= New Breeding Techniques =

Genetic engineering technology

New Breeding Techniques (NBT), also named New Plant Engineering Techniques, are a suite of methods that could increase and accelerate the development of new traits in plant breeding. These new techniques, often involve 'genome editing' whose intention is to modify DNA at specific locations within the plants' genes so that new traits and properties are produced in crop plants.

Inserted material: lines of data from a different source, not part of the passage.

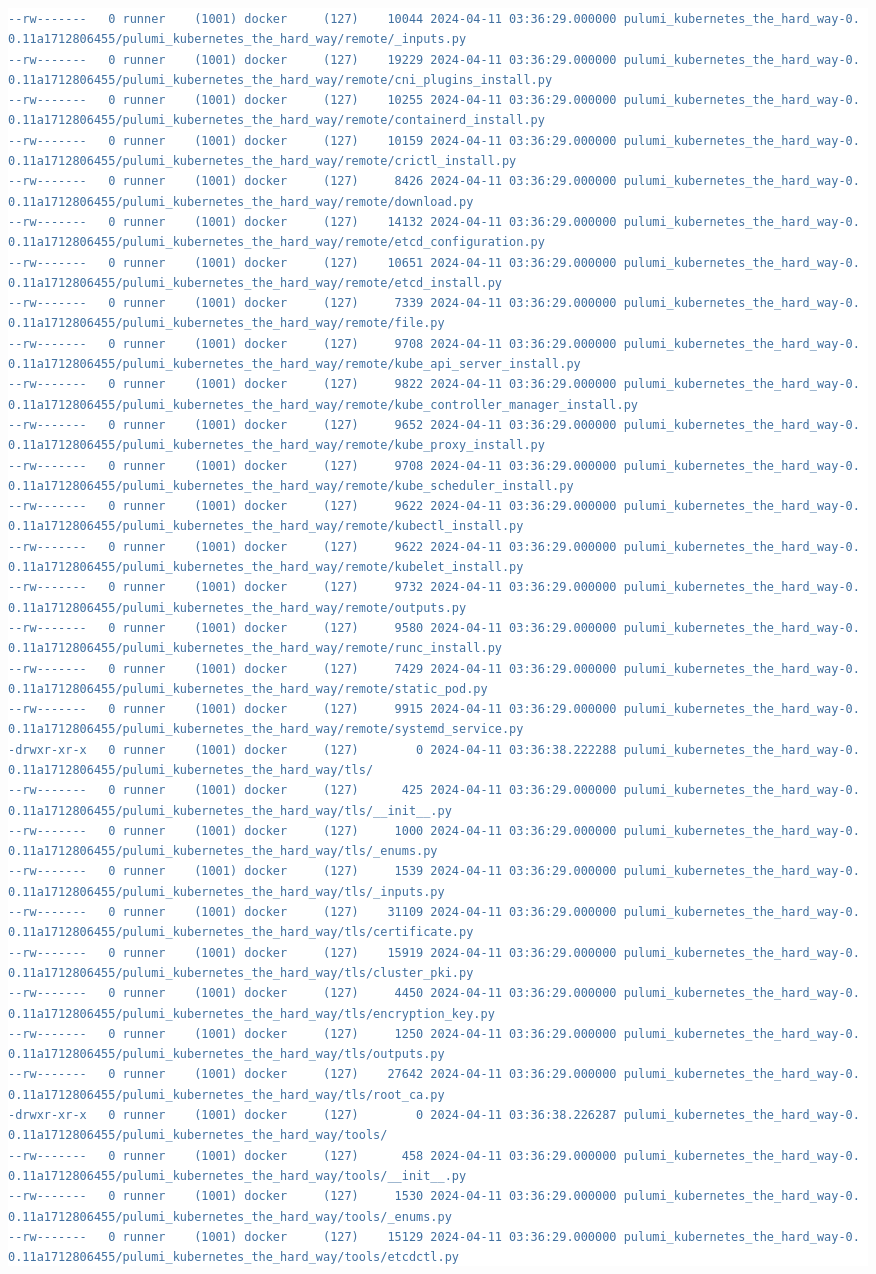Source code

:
 ```diff
--rw-------   0 runner    (1001) docker     (127)    10044 2024-04-11 03:36:29.000000 pulumi_kubernetes_the_hard_way-0.0.11a1712806455/pulumi_kubernetes_the_hard_way/remote/_inputs.py
--rw-------   0 runner    (1001) docker     (127)    19229 2024-04-11 03:36:29.000000 pulumi_kubernetes_the_hard_way-0.0.11a1712806455/pulumi_kubernetes_the_hard_way/remote/cni_plugins_install.py
--rw-------   0 runner    (1001) docker     (127)    10255 2024-04-11 03:36:29.000000 pulumi_kubernetes_the_hard_way-0.0.11a1712806455/pulumi_kubernetes_the_hard_way/remote/containerd_install.py
--rw-------   0 runner    (1001) docker     (127)    10159 2024-04-11 03:36:29.000000 pulumi_kubernetes_the_hard_way-0.0.11a1712806455/pulumi_kubernetes_the_hard_way/remote/crictl_install.py
--rw-------   0 runner    (1001) docker     (127)     8426 2024-04-11 03:36:29.000000 pulumi_kubernetes_the_hard_way-0.0.11a1712806455/pulumi_kubernetes_the_hard_way/remote/download.py
--rw-------   0 runner    (1001) docker     (127)    14132 2024-04-11 03:36:29.000000 pulumi_kubernetes_the_hard_way-0.0.11a1712806455/pulumi_kubernetes_the_hard_way/remote/etcd_configuration.py
--rw-------   0 runner    (1001) docker     (127)    10651 2024-04-11 03:36:29.000000 pulumi_kubernetes_the_hard_way-0.0.11a1712806455/pulumi_kubernetes_the_hard_way/remote/etcd_install.py
--rw-------   0 runner    (1001) docker     (127)     7339 2024-04-11 03:36:29.000000 pulumi_kubernetes_the_hard_way-0.0.11a1712806455/pulumi_kubernetes_the_hard_way/remote/file.py
--rw-------   0 runner    (1001) docker     (127)     9708 2024-04-11 03:36:29.000000 pulumi_kubernetes_the_hard_way-0.0.11a1712806455/pulumi_kubernetes_the_hard_way/remote/kube_api_server_install.py
--rw-------   0 runner    (1001) docker     (127)     9822 2024-04-11 03:36:29.000000 pulumi_kubernetes_the_hard_way-0.0.11a1712806455/pulumi_kubernetes_the_hard_way/remote/kube_controller_manager_install.py
--rw-------   0 runner    (1001) docker     (127)     9652 2024-04-11 03:36:29.000000 pulumi_kubernetes_the_hard_way-0.0.11a1712806455/pulumi_kubernetes_the_hard_way/remote/kube_proxy_install.py
--rw-------   0 runner    (1001) docker     (127)     9708 2024-04-11 03:36:29.000000 pulumi_kubernetes_the_hard_way-0.0.11a1712806455/pulumi_kubernetes_the_hard_way/remote/kube_scheduler_install.py
--rw-------   0 runner    (1001) docker     (127)     9622 2024-04-11 03:36:29.000000 pulumi_kubernetes_the_hard_way-0.0.11a1712806455/pulumi_kubernetes_the_hard_way/remote/kubectl_install.py
--rw-------   0 runner    (1001) docker     (127)     9622 2024-04-11 03:36:29.000000 pulumi_kubernetes_the_hard_way-0.0.11a1712806455/pulumi_kubernetes_the_hard_way/remote/kubelet_install.py
--rw-------   0 runner    (1001) docker     (127)     9732 2024-04-11 03:36:29.000000 pulumi_kubernetes_the_hard_way-0.0.11a1712806455/pulumi_kubernetes_the_hard_way/remote/outputs.py
--rw-------   0 runner    (1001) docker     (127)     9580 2024-04-11 03:36:29.000000 pulumi_kubernetes_the_hard_way-0.0.11a1712806455/pulumi_kubernetes_the_hard_way/remote/runc_install.py
--rw-------   0 runner    (1001) docker     (127)     7429 2024-04-11 03:36:29.000000 pulumi_kubernetes_the_hard_way-0.0.11a1712806455/pulumi_kubernetes_the_hard_way/remote/static_pod.py
--rw-------   0 runner    (1001) docker     (127)     9915 2024-04-11 03:36:29.000000 pulumi_kubernetes_the_hard_way-0.0.11a1712806455/pulumi_kubernetes_the_hard_way/remote/systemd_service.py
-drwxr-xr-x   0 runner    (1001) docker     (127)        0 2024-04-11 03:36:38.222288 pulumi_kubernetes_the_hard_way-0.0.11a1712806455/pulumi_kubernetes_the_hard_way/tls/
--rw-------   0 runner    (1001) docker     (127)      425 2024-04-11 03:36:29.000000 pulumi_kubernetes_the_hard_way-0.0.11a1712806455/pulumi_kubernetes_the_hard_way/tls/__init__.py
--rw-------   0 runner    (1001) docker     (127)     1000 2024-04-11 03:36:29.000000 pulumi_kubernetes_the_hard_way-0.0.11a1712806455/pulumi_kubernetes_the_hard_way/tls/_enums.py
--rw-------   0 runner    (1001) docker     (127)     1539 2024-04-11 03:36:29.000000 pulumi_kubernetes_the_hard_way-0.0.11a1712806455/pulumi_kubernetes_the_hard_way/tls/_inputs.py
--rw-------   0 runner    (1001) docker     (127)    31109 2024-04-11 03:36:29.000000 pulumi_kubernetes_the_hard_way-0.0.11a1712806455/pulumi_kubernetes_the_hard_way/tls/certificate.py
--rw-------   0 runner    (1001) docker     (127)    15919 2024-04-11 03:36:29.000000 pulumi_kubernetes_the_hard_way-0.0.11a1712806455/pulumi_kubernetes_the_hard_way/tls/cluster_pki.py
--rw-------   0 runner    (1001) docker     (127)     4450 2024-04-11 03:36:29.000000 pulumi_kubernetes_the_hard_way-0.0.11a1712806455/pulumi_kubernetes_the_hard_way/tls/encryption_key.py
--rw-------   0 runner    (1001) docker     (127)     1250 2024-04-11 03:36:29.000000 pulumi_kubernetes_the_hard_way-0.0.11a1712806455/pulumi_kubernetes_the_hard_way/tls/outputs.py
--rw-------   0 runner    (1001) docker     (127)    27642 2024-04-11 03:36:29.000000 pulumi_kubernetes_the_hard_way-0.0.11a1712806455/pulumi_kubernetes_the_hard_way/tls/root_ca.py
-drwxr-xr-x   0 runner    (1001) docker     (127)        0 2024-04-11 03:36:38.226287 pulumi_kubernetes_the_hard_way-0.0.11a1712806455/pulumi_kubernetes_the_hard_way/tools/
--rw-------   0 runner    (1001) docker     (127)      458 2024-04-11 03:36:29.000000 pulumi_kubernetes_the_hard_way-0.0.11a1712806455/pulumi_kubernetes_the_hard_way/tools/__init__.py
--rw-------   0 runner    (1001) docker     (127)     1530 2024-04-11 03:36:29.000000 pulumi_kubernetes_the_hard_way-0.0.11a1712806455/pulumi_kubernetes_the_hard_way/tools/_enums.py
--rw-------   0 runner    (1001) docker     (127)    15129 2024-04-11 03:36:29.000000 pulumi_kubernetes_the_hard_way-0.0.11a1712806455/pulumi_kubernetes_the_hard_way/tools/etcdctl.py
```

An ongoing discussion in many countries is as to whether NBTs should be included within the same pre-existing governmental regulations to control genetic modification.

== Methods involved ==
New breeding techniques (NBTs) make specific changes within plant DNA in order to change its traits, and these modifications can vary in scale from altering single base, to inserting or removing one or more genes. The various methods of achieving these changes in traits include the following:
- Cutting and modifying the genome during the repair process (three tools are used to achieve this: Zinc finger nuclease; TALENs, and CRISPR/Cas Tools)
- Genome editing to introduce changes to just a few base pairs (using a technique called 'oligonucleotide-directed mutagenesis' (ODM)).
- Transferring a gene from an identical or closely related species (cisgenesis)
- Adding in a reshuffled set of regulatory instructions from same species (intragenesis)
- Deploying processes that alter gene activity without altering the DNA itself (epigenetic methods)
- Grafting of unaltered plant onto a genetically modified rootstock

==Potential benefits and disbenefits==

Many European environmental organisations came together in 2016 to jointly express serious concerns over new breeding techniques.

== Regulation ==

===OECD===
The Organization for Economic Cooperation and Development (OECD) has its own 'Working Group on Harmonization of Regulatory Oversight in Biotechnology' but, as at 2015, there had been virtually no progress in addressing issues around NBTs, and this includes many major food-producing countries like Russia, South Africa, Brazil, Peru, Mexico, China, Japan and India. Despite its huge potential importance for trade and agriculture, as well as potential risks, the majority of food producing countries in the world at that date still had no policies or protocols for regulating or analysing food products derived specifically from new breeding techniques.

=== South America ===
Argentina introduced regulations and protocols affecting NBTs. These were in place by 2015 and gave clarity to plant developers at an early stage so they could anticipate whether or not their products were likely to be regarded as GMOs. The protocols conform to the internationally recognised 2003 Cartagena Protocol on Biosafety.

===North America===
====United States====
The United States Department of Agriculture is responsible for determining whether food products derived from NBTs should be regulated, and this is undertaken on a case-by-case manner under the US Plant Protection Act. As of 2015 there was no specific policy towards NBTs, although in the summer of that year the White House announced plans to update the U.S. Regulatory Framework for Biotechnology.

====Canada====
Canada's food regulatory system differs from those of most other countries, and its procedures already accommodate products from any breeding technique, including NBTs. This is because its 1993 'Biotechnology Regulatory Framework' is based upon a concept of regulatory triggering based upon "Plants with Novel Traits". In other words, if a new trait does not exist within normal cultivated plant populations in Canada, then no matter how it was developed, it will trigger the normal regulatory processes and testing.